Landesrechnungshof NRW-Haushalt

Meinung : Rechnungsprüfer mahnen, handeln müssen andere

Der Landesrechnungshof fordert die schwarz-gelbe NRW-Koalition zum Sparen auf. Die Worte haben Autorität, doch verbindlich sind sie nicht.

Schon vor einem Jahr hatte Brigitte Mandt, die Präsidentin des Landesrechnungshofes, mit ganz ähnlichen Worten wie am Dienstag die Haushaltspolitik der schwarz-gelben Landesregierung kritisiert. Gerade in Zeiten hoher Steuereinnahmen und niedriger Zinsen böten sich Chancen für eine generationengerechte Haushalts- und Finanzpolitik, sagte sie damals wie heute. Nur, was heißt generationengerecht?

Wohl zum einen, dass man nachfolgenden Generationen nicht einfach den gigantischen Schuldenberg von mittlerweile rund 144 Milliarden Euro überlassen darf. Nach dem Motto des Ex-US-Präsidenten und Königs der Schuldenmacher, Ronald Reagan, der einmal gesagt haben soll: Die Schulden sind jetzt groß genug, die können schon allein auf sich aufpassen. Nein, jede  Generation sollte ihren Teil dazu leisten, das Abtragen des Schuldenbergs zumindest in Angriff zu nehmen. Zumal in guten Zeiten.

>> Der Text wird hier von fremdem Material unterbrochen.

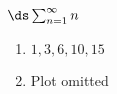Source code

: {$\ds \sum_{n=1}^\infty n$
}
{\begin{enumerate}
\item	$1,3,6,10,15$
\item	Plot omitted
\end{enumerate}
}
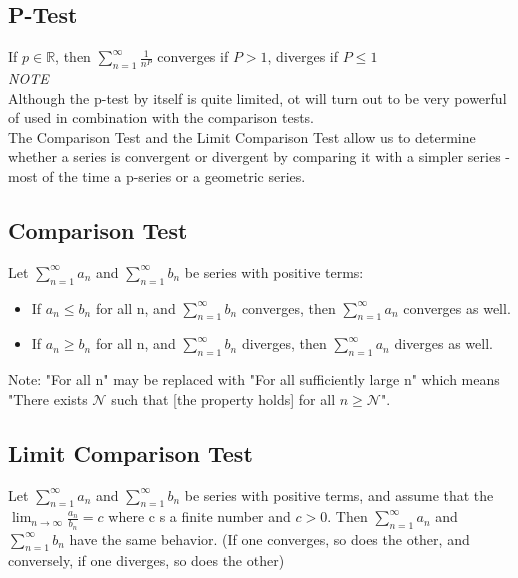 \documentclass[12pt, letterpaper]{article}
\begin{document}
        \subsection{P-Test}
            If $p \in \mathbb{R}$, then $\sum^{\infty}_{n = 1} \frac{1}{n^P}$ converges if $P > 1$, diverges if $P \leq 1$\\
            \textit{NOTE}\\
            Although the p-test by itself is quite limited, ot will turn out to be very powerful of used in combination with the comparison tests.\\
            The Comparison Test and the Limit Comparison Test allow us to determine whether a series is convergent or divergent by comparing it with a simpler series - 
            most of the time a p-series or a geometric series. 

        \subsection{Comparison Test}
            Let $\sum_{n = 1}^\infty a_n$ and $\sum_{n = 1}^\infty b_n$ be series with positive terms:
            \begin{itemize}
                \item If $a_n \leq b_n$ for all n, and $\sum_{n = 1}^\infty b_n$ converges, then $\sum_{n = 1}^\infty a_n$ converges as well.
                \item If $a_n \geq b_n$ for all n, and $\sum_{n = 1}^\infty b_n$ diverges, then $\sum_{n = 1}^\infty a_n$ diverges as well.
            \end{itemize}
            Note: "For all n" may be replaced with "For all sufficiently large n" which means "There exists $\mathcal{N}$ such that [the property holds] for all $n \geq \mathcal{N}$".
        \subsection{Limit Comparison Test}
            Let $\sum^{\infty}_{n = 1} a_n$ and $\sum^{\infty}_{n = 1} b_n$ be series with positive terms, and assume that the $\lim_{n \to \infty} \frac{a_n}{b_n} = c$ 
            where c s a finite number and $c>0$. Then $\sum^{\infty}_{n = 1} a_n$ and $\sum^{\infty}_{n = 1} b_n$ have the same behavior. (If one converges, so does the other, 
            and conversely, if one diverges, so does the other)
\end{document}

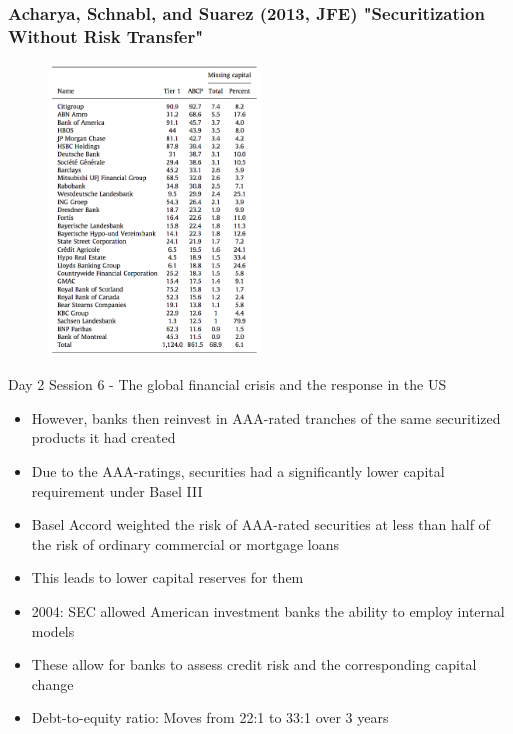 \documentclass[11pt]{beamer}
\begin{document}
\begin{frame}
	\frametitle{Acharya, Schnabl, and Suarez (2013, JFE) "Securitization Without Risk Transfer"}
    \begin{figure}
    	\begin{center}
    	\includegraphics[width=0.5\textwidth]{Figures/ASS2013_Table10.png}
        \end{center}
    \end{figure}
\end{frame}

\begin{frame}
	\begin{center}
    	{\Large Day 2 Session 6 - The global financial crisis and the response in the US}
    \end{center}
\end{frame}



\begin{frame}
\begin{itemize}
\item However, banks then reinvest in AAA-rated tranches of the same securitized products it had created
\item Due to the AAA-ratings, securities had a significantly lower capital requirement under Basel III
\item Basel Accord weighted the risk of AAA-rated securities at less than half of the risk of ordinary commercial or mortgage loans
\item This leads to lower capital reserves for them
\item 2004: SEC allowed American investment banks the ability to employ internal models
\item These allow for banks to assess credit risk and the corresponding capital change
\item Debt-to-equity ratio: Moves from 22:1 to 33:1 over 3 years
\end{itemize}
\end{frame}
\end{document}
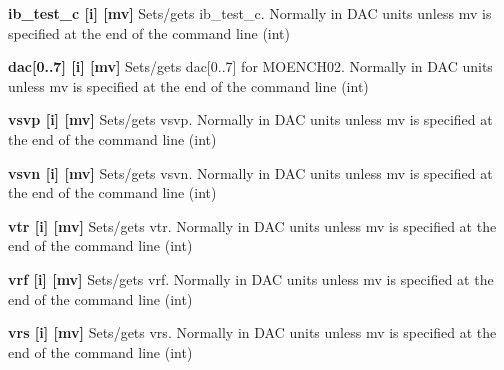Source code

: \begin{DoxyItemize}
\item {\bfseries ib\_\-test\_\-c \mbox{[}i\mbox{]} \mbox{[}mv\mbox{]}} Sets/gets ib\_\-test\_\-c. Normally in DAC units unless {\ttfamily mv} is specified at the end of the command line (int)
\end{DoxyItemize}


\begin{DoxyItemize}
\item {\bfseries dac\mbox{[}0..7\mbox{]} \mbox{[}i\mbox{]} \mbox{[}mv\mbox{]}} Sets/gets dac\mbox{[}0..7\mbox{]} for MOENCH02. Normally in DAC units unless {\ttfamily mv} is specified at the end of the command line (int)
\end{DoxyItemize}


\begin{DoxyItemize}
\item {\bfseries vsvp \mbox{[}i\mbox{]} \mbox{[}mv\mbox{]}} Sets/gets vsvp. Normally in DAC units unless {\ttfamily mv} is specified at the end of the command line (int)
\end{DoxyItemize}


\begin{DoxyItemize}
\item {\bfseries vsvn \mbox{[}i\mbox{]} \mbox{[}mv\mbox{]}} Sets/gets vsvn. Normally in DAC units unless {\ttfamily mv} is specified at the end of the command line (int)
\end{DoxyItemize}


\begin{DoxyItemize}
\item {\bfseries vtr \mbox{[}i\mbox{]} \mbox{[}mv\mbox{]}} Sets/gets vtr. Normally in DAC units unless {\ttfamily mv} is specified at the end of the command line (int)
\end{DoxyItemize}


\begin{DoxyItemize}
\item {\bfseries vrf \mbox{[}i\mbox{]} \mbox{[}mv\mbox{]}} Sets/gets vrf. Normally in DAC units unless {\ttfamily mv} is specified at the end of the command line (int)
\end{DoxyItemize}


\begin{DoxyItemize}
\item {\bfseries vrs \mbox{[}i\mbox{]} \mbox{[}mv\mbox{]}} Sets/gets vrs. Normally in DAC units unless {\ttfamily mv} is specified at the end of the command line (int)
\end{DoxyItemize}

Generationengerechtigkeit heißt freilich  auch, dass ausreichend Geld in Investitionen fließen muss, weil dies künftigen Steuerzahlern zugute kommt. Auch diese Investitionen fordert die oberste NRW-Rechnungsprüferin ein. Und schlägt damit in dieselbe Kerbe wie die SPD. Die hatte erst vergangene Woche mit Blick auf die Eckpunkte des schwarz-gelben Landeshaushalts 2020 kritisiert, dass der Teil der Gesamtausgaben, der in  Investitionen fließt, mit zehn Prozent viel zu niedrig liege. Damit werde die Zukunft des Landes verspielt.

Wenn die SPD den mangelnden Schuldenabbau thematisiert, so macht sie das freilich weniger aus eigener Überzeugung. Sondern eher mit dem Hinweis darauf, dass die heutige Landesregierung zu ihren eigenen Oppositionszeiten doch immer den Schuldenabbau angemahnt habe. Daran müsse sie nun ihr eigenes  Handeln messen lassen. Wenn dagegen der CDU-Finanzminister betont, dass er doch keine neue Schulden mache, so heißt das auch: die alten bleiben und steigen wegen der (freilich nur noch niedrigen) Zinsen weiter. Und eine echte Leistung ist es schon deswegen nicht, weil die ab 2020 grundgesetzlich verbindliche Schuldenbremse ohnehin das Anhäufen neuer Schulden verbietet.

Wie schon im vergangenen Jahr werden die Worte der LRH-Präsidentin die politischen Entscheidungsträger wohl unbeeindruckt lassen. Haushaltspolitik, das sagt schon das Wort, ist Sache der Politiker. Doch es gibt freilich auch Politiker, nämlich die der Opposition, die all die Negativbeispiele, die der Rechnungshof in seinem Jahresbericht anprangert, in die politische Diskussion einbringen werden. Es ist gut, dass die jährlich erscheinende Expertise den politisch Verantwortlichen signalisiert, dass sie unter Beobachtung stehen.